To analyze the models with MultiPL-E, run one of the scripts in the 4-run-benchmarks folder, specifically 1_run_benchmark_fp16.sh or 2_run_benchmark_aqlm.sh. The first must be used to evaluate base models with their original precision, while the second is tailored for inference on AQLM quantized models.
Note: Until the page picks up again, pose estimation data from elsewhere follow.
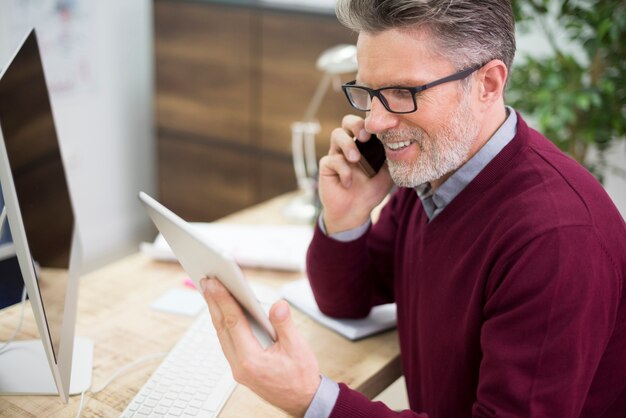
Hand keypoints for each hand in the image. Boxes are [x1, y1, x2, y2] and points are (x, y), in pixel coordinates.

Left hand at [201, 277, 320, 416]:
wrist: (303, 402)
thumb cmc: (301, 377)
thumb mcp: (298, 348)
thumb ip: (285, 324)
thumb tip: (278, 305)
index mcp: (251, 360)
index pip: (233, 323)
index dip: (223, 300)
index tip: (214, 283)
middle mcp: (240, 366)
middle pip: (222, 328)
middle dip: (213, 302)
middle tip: (206, 281)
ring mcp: (238, 368)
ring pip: (222, 335)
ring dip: (216, 313)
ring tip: (211, 293)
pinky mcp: (241, 368)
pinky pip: (227, 342)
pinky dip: (224, 324)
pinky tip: (223, 313)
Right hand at [319, 114, 392, 232]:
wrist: (355, 212)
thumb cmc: (370, 191)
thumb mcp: (387, 174)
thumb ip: (391, 158)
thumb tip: (399, 142)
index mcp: (364, 144)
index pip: (366, 124)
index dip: (371, 121)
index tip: (382, 128)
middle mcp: (349, 145)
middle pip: (347, 121)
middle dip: (356, 124)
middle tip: (365, 137)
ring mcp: (336, 154)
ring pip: (336, 135)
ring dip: (347, 144)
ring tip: (355, 159)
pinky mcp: (327, 166)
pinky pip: (332, 159)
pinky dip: (343, 170)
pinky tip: (348, 183)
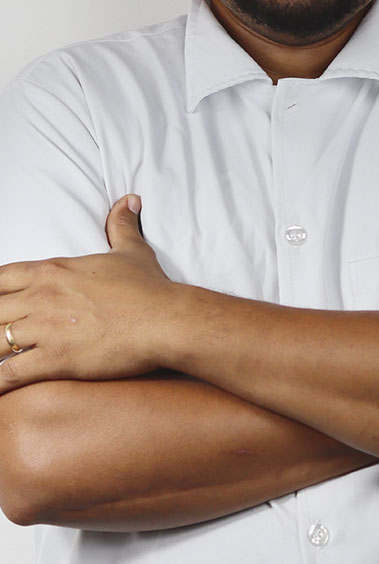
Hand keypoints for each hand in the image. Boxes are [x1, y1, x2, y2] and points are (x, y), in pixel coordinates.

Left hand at [0, 196, 172, 393]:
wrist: (165, 319)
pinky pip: (9, 374)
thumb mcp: (132, 250)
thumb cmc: (149, 288)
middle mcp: (42, 297)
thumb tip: (130, 200)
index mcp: (53, 271)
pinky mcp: (54, 359)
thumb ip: (122, 225)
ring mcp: (45, 329)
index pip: (1, 277)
The parameters to provide to the scripts are as follows:

# Evaluate a model in its original precision
bash 1_run_benchmark_fp16.sh <LANGUAGE_INDEX> <MODEL_NAME_OR_PATH>

# Evaluate a model quantized with AQLM
bash 2_run_benchmark_aqlm.sh <LANGUAGE_INDEX> <MODEL_NAME_OR_PATH>
  • Language index: index of the language to analyze. Select 0 for Java and 1 for Python
  • Model name or path: model name on HuggingFace or path where the checkpoints are stored in the local machine

For example, to run the MultiPL-E benchmark for Java code on CodeLlama 7B, you must provide the following arguments:

# Evaluate CodeLlama 7B with its original precision
bash multipl-e/1_run_benchmark_fp16.sh  0  codellama/CodeLlama-7b-hf

This script will output the predictions of the model under the results_cleaned folder.